3.ª SESSÃO – 1 DE OUTUBRO
Fenomenologia do comércio: ruas, armazéns e centros comerciais
Quais as diferenças, para a cidade e para o indivíduo dos diferentes modelos comerciais, de rua, Armazém e Centro Comercial. Como é que todos coabitam. A moda dos Armazéns que coincidem com o nascimento do comércio como desejo de uma classe média crescente, pós-Revolução Industrial, no final do século XIX. Mudanças no produto, no espetáculo do consumo e, até, na emancipação feminina (os grandes armazéns foram os primeiros espaços públicos seguros e "aceitáveis" onde as mulheres podiam circular sozinhas, e passar o dia fora de casa sem supervisão masculina). A democratização do luxo. A mania portuguesa com os Centro Comerciais, apogeu e queda? Os Centros Comerciais analisados pela semiótica, como "Não-Lugar" de uma Hiper-Realidade, em amnésia geográfica.
4.ª SESSÃO – 8 DE OUTUBRO
a) Gentrificação, globalização e identidade
O que fazer com a grande pressão imobiliária? Podemos apoiar a resistência das "Lojas com História" face à padronização das multinacionais? A gentrificação, o turismo, os bairros e o seu impacto. Exemplos de outras cidades, como Paris, Londres, Nova Iorque, Amesterdão, etc. Como as lojas de serviços (sapateiros, drogarias) são substituídas por lojas de souvenirs ou cadeias de café globais. Os desafios do comércio histórico em Lisboa, o que fazer para o preservar sem ser em… formol.
b) Cartografia do Comércio em Lisboa: lojas que marcaram a história da cidade, do Chiado aos novos hubs
A história de algumas das lojas com história e o que lá se passou (incluindo as que já não existem).
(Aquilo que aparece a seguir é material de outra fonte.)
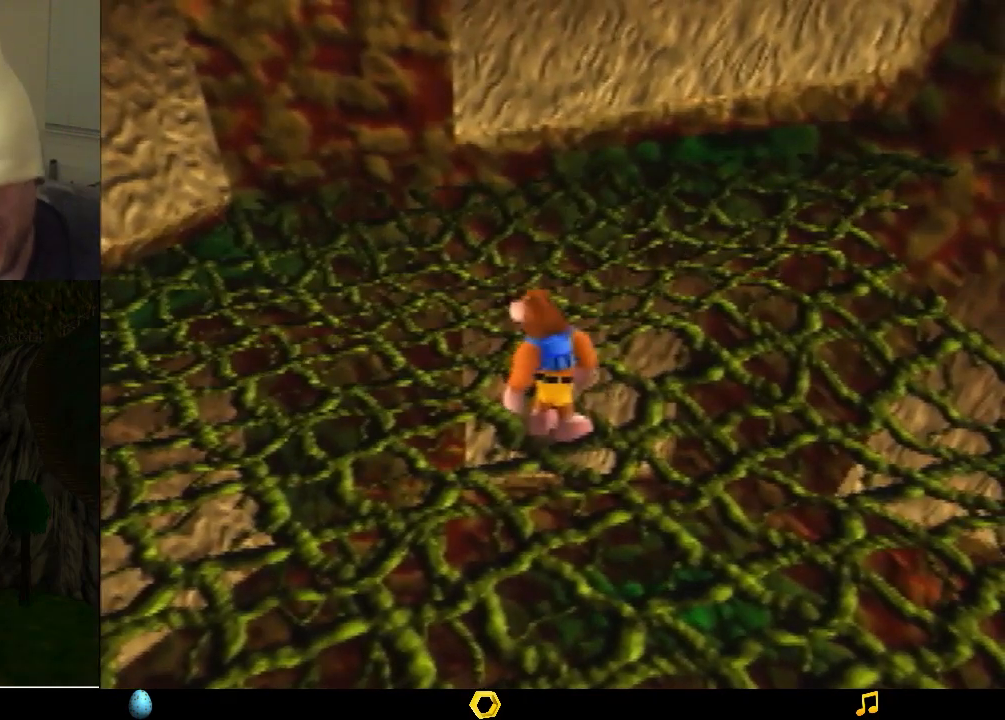
{"buttons": [], "left_stick": "center", "events": []}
Do Chiado, epicentro da fenomenologia comercial em Lisboa, com os grandes armazéns, onde o comércio se funde com a cultura (Livraria Bertrand, A Brasileira), ao comércio de bairro em Campo de Ourique, ou o modernismo de Alvalade e Avenida de Roma.
5.ª SESSÃO – 12 DE OUTUBRO
A Cidade Pós-Consumo? O futuro e o Phygital. Sustentabilidade e Comércio 5.0
O que é, hoje, na era do digital, uma loja? As lojas físicas estão a tornar-se espaços de experiência e não apenas de stock. Instagram e o seu papel. O que acontece à calçada quando a loja vira apenas um ponto de recolha (Click & Collect)? Sustentabilidade? Comércio circular? Personalização e Inteligência Artificial? E os influencers?
Final:
Lojas, ruas e cultura
Uma resenha de poemas, canções, filmes e livros onde lojas e comércio são fundamentais.
Biografia
Catarina Carvalho é jornalista e atualmente diretora do jornal A Mensagem de Lisboa.